A new research report from the West Africa Civil Society Institute (WACSI) and the Fund for Global Human Rights offers a comprehensive look at the concerning lack of collaboration between activists and social movements in West Africa—and makes some realistic suggestions for how social justice promoters can collaborate, coordinate, and unite around common goals.
Civic freedoms are increasingly ignored across West Africa, according to CIVICUS, an organization that documents the state of civic space globally. Among the 16 West African countries, only one—Cape Verde—is rated as “open.” Ghana is the region’s second-best performing country, rated as “narrowed.” Twelve countries have an “obstructed” rating, and the civic space in Nigeria and Mauritania is considered “repressed,” making them unsafe for citizens to express their civic rights.
The growing deterioration of civic space in the region has led to a mounting outcry from citizens, activists, social movements, and civil society organizations (CSOs) who promote social justice in their constituencies.
But despite their growing numbers and influence in West Africa, collaboration between activists, social movements, and CSOs remains rare, weakening the possibility of holding perpetrators of injustice (most often the government) to account and realizing long-lasting change through successful social justice campaigns.
In “Collaborating for Effective Social Activism in West Africa: Experiences, Enabling Factors, and Challenges”, WACSI and the Fund for Global Human Rights explain why the extent to which activists, social movements and CSOs collaborate to promote social justice is quite minimal. Stumbling blocks to seamless collaboration include ideological differences and incompatible goals, mistrust among the partners, difference in leadership style, bureaucratic standards of CSOs, and lack of perceived accountability.
However, the report finds that a common shared interest—such as promoting social justice—and the need for a unified voice among diverse stakeholders are key factors that have inspired collaboration between these divergent groups.

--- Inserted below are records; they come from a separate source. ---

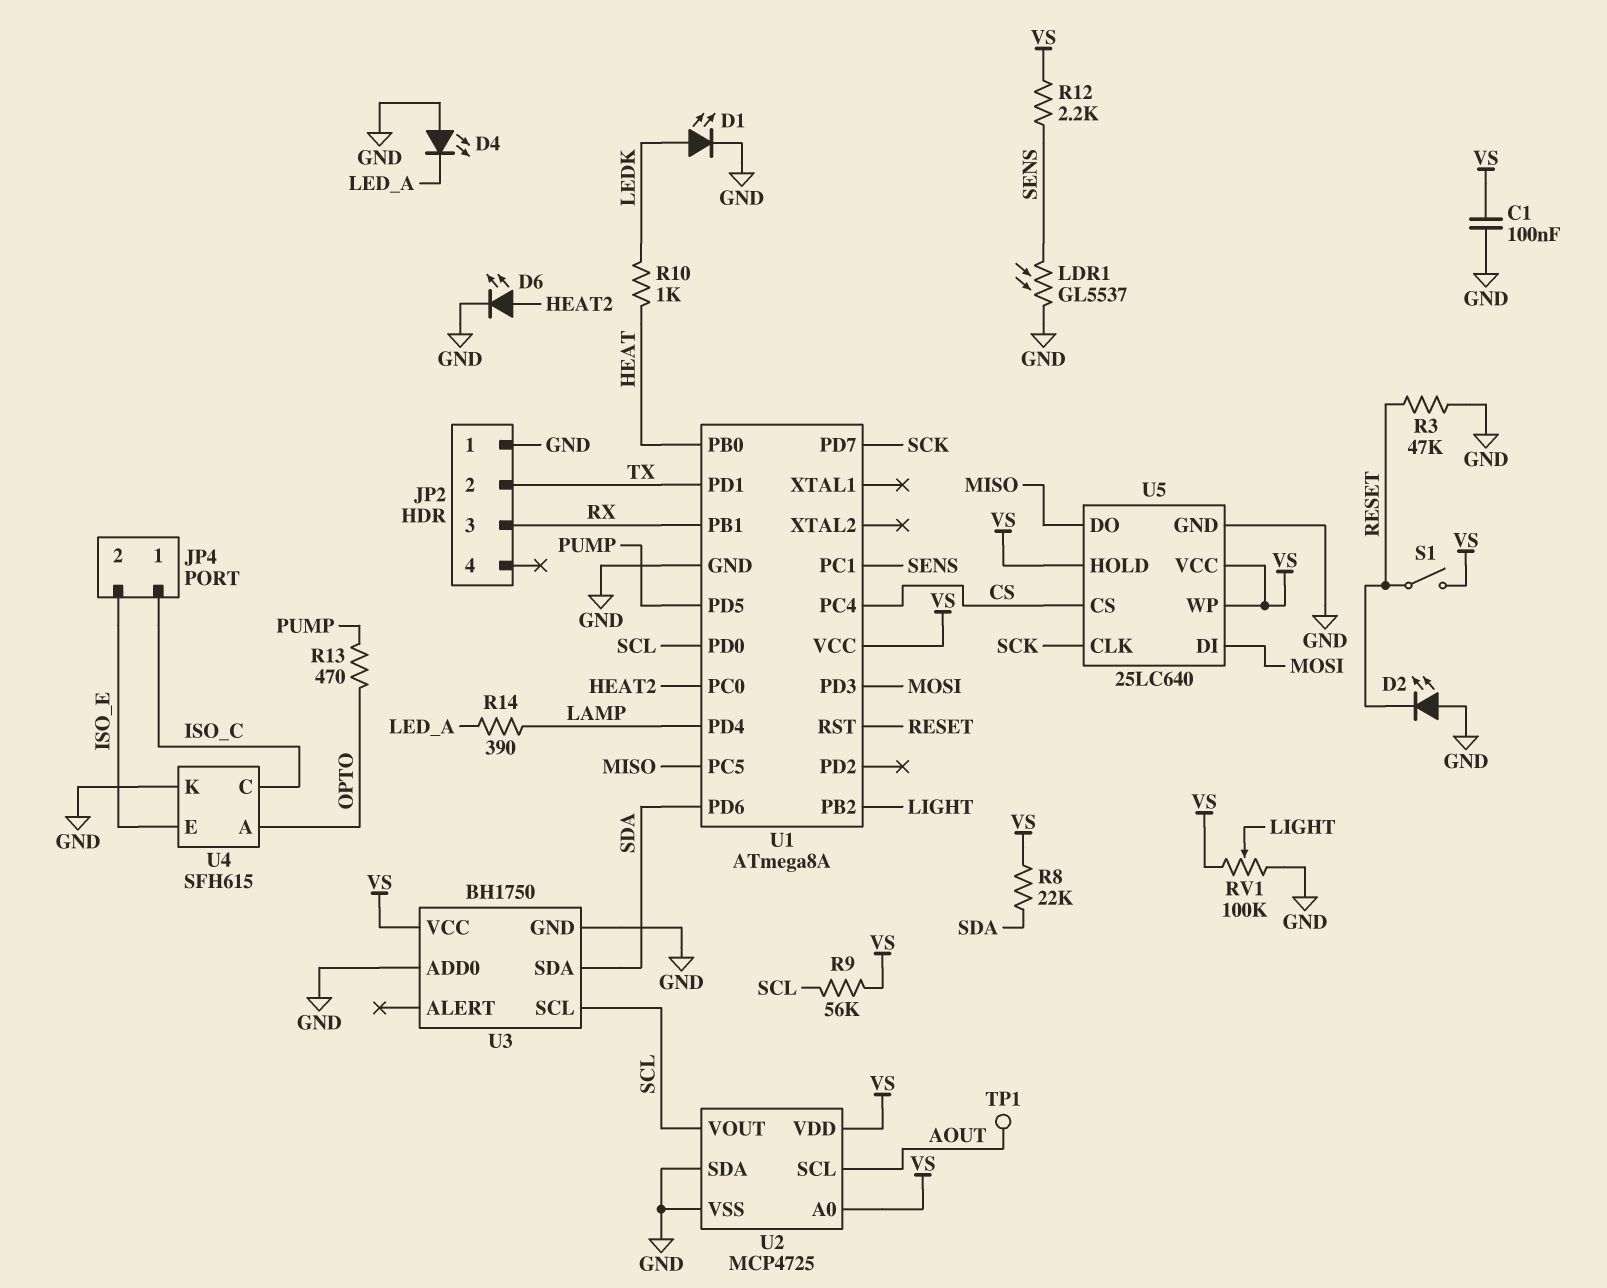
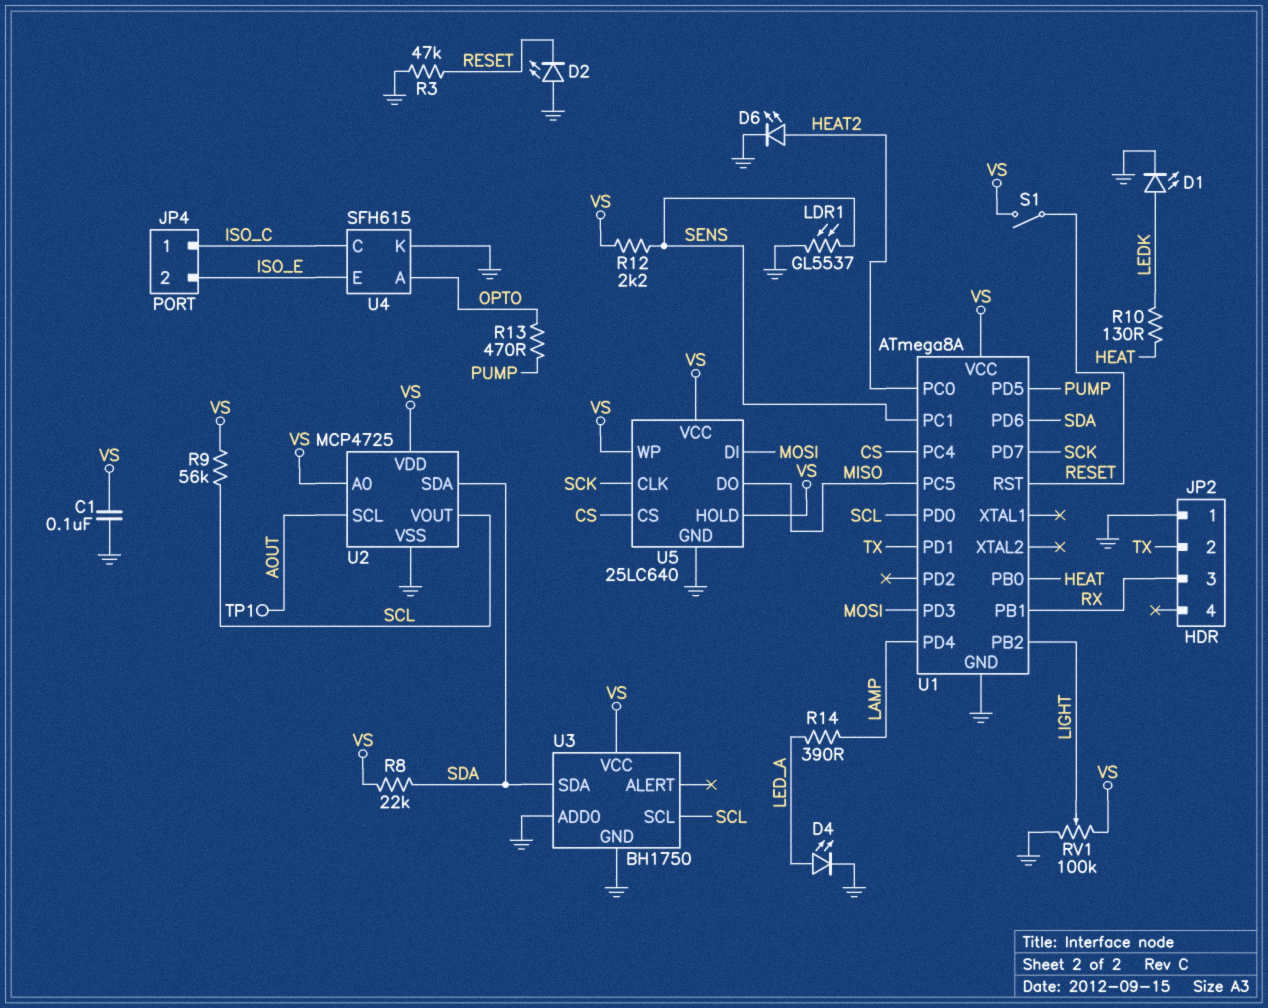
D4: LED (A GND, K LED_A) -> LED (A LED_A, K GND)
R10: 1k (HEAT, LEDK) -> 130 (HEAT, LEDK)
U2 pin SDA: GND -> SDA

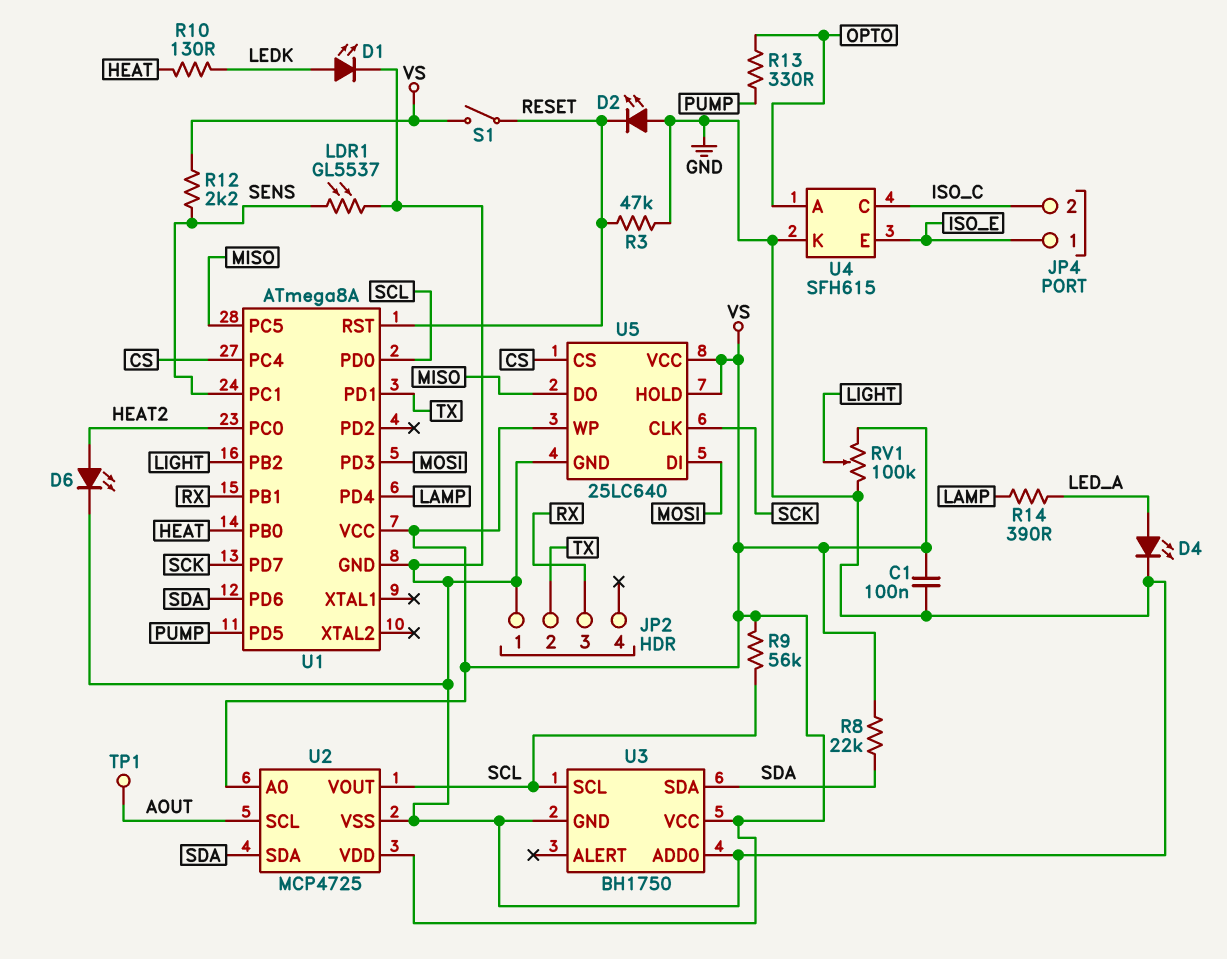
JP4 pin 1: ISO_C -> ISO_E
JP4 pin 2: ISO_E -> ISO_C
R13: 470 (OPTO, PUMP) -> 330 (OPTO, PUMP)

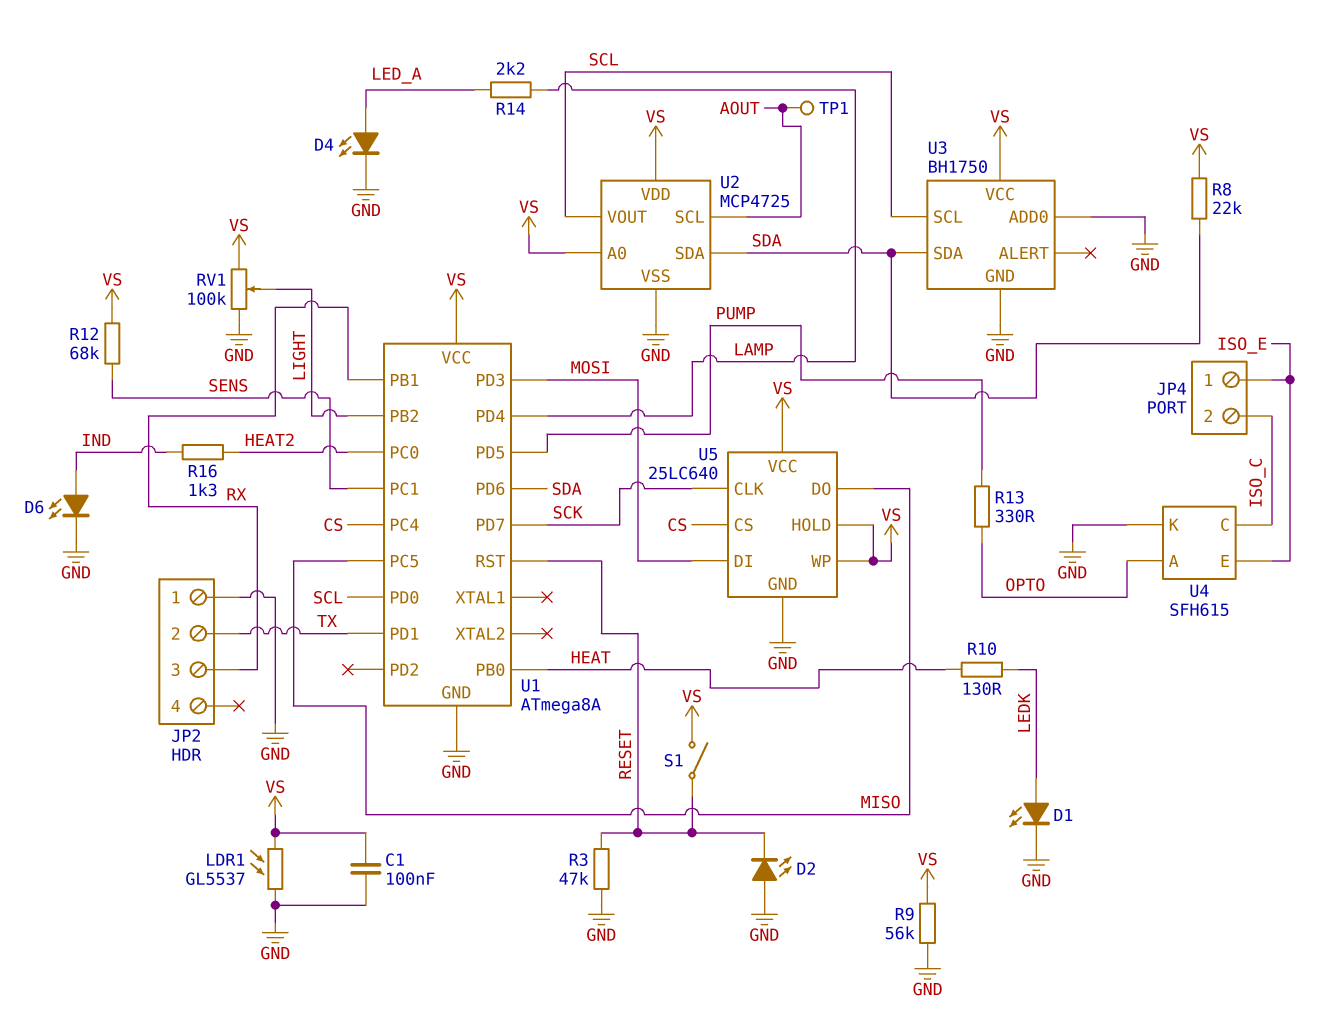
D6: LED (A HEAT2, K GND) -> LED (A IND, K GND)
LDR1: GL5537 (GND, SENS) -> GL5537 (GND, VS)
R9: 56k (SCL, VS) -> 56k (GND, VS)
R12: 2.2k (SENS, VS) -> 68k (SENS, VS)
R14: 390 (LAMP, LED_A) -> 2.2k (LAMP, LED_A)
R16: none -> 1.3k (HEAT2, IND)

If social justice activists, social movements, and CSOs are to collectively combat perpetrators of social injustices in society, collaboration will be necessary. Building strong partnerships, devising innovative strategies and tactics, learning from each other, enhancing mutual trust through transparency and accountability (especially on the part of CSOs), and documenting their experiences are all strategies to help build important cross-country partnerships.
As threats to civic freedom persist across West Africa, it is imperative for actors within the space to redefine their strategies by leveraging the enabling factors of collaboration and addressing the challenges that impede collaboration.